### EXERCISE GOAL
All lines holding the word "span" in the listing below need to be copied.

### THE DATA
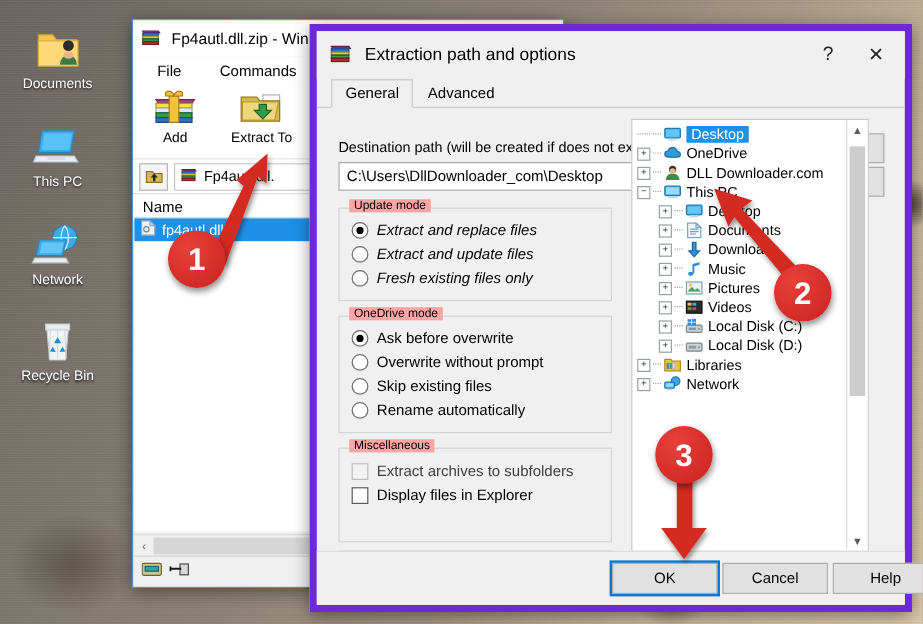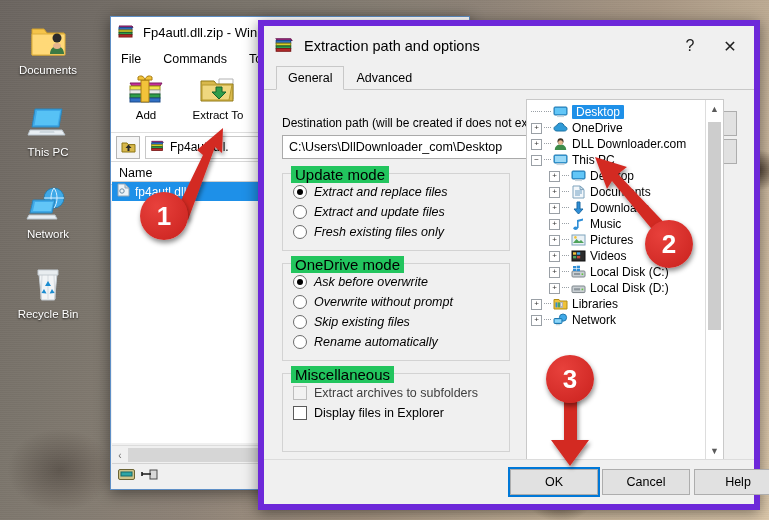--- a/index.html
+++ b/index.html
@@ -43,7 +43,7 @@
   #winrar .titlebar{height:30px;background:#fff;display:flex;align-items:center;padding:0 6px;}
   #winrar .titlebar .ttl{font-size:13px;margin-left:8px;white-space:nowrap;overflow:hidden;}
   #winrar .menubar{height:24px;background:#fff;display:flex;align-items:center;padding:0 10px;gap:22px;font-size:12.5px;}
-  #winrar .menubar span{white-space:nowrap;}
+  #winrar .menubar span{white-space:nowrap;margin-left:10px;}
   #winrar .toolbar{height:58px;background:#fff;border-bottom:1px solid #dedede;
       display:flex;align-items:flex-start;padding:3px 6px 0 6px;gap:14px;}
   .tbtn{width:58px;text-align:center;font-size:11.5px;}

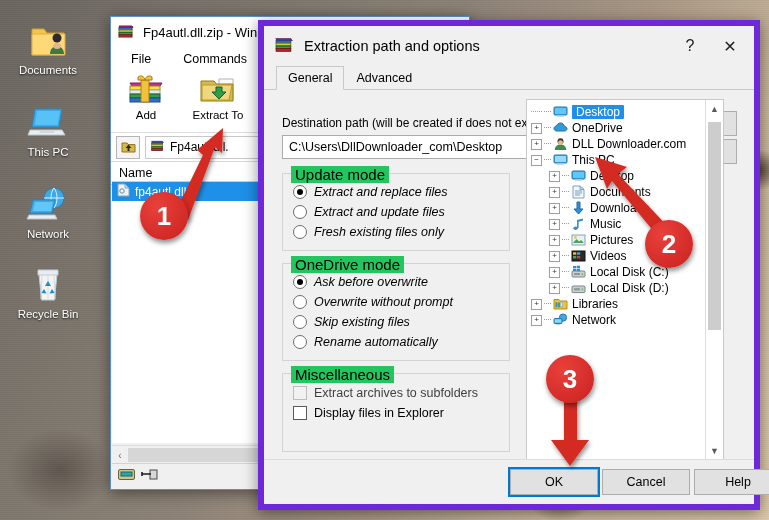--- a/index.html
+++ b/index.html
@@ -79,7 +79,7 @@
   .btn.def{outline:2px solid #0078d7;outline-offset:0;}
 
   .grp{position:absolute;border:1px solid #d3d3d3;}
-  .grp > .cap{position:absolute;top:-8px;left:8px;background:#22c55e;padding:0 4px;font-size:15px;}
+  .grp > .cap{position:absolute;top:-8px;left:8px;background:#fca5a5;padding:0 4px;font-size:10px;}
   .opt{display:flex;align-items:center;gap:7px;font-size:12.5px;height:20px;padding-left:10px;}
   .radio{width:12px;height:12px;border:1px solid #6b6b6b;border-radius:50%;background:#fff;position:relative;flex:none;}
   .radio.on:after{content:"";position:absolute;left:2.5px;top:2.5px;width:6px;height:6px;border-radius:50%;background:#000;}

### RESPONSE TO THE EXERCISE
-  #winrar .menubar span{white-space:nowrap;}
+  #winrar .menubar span{white-space:nowrap;margin-left:10px;}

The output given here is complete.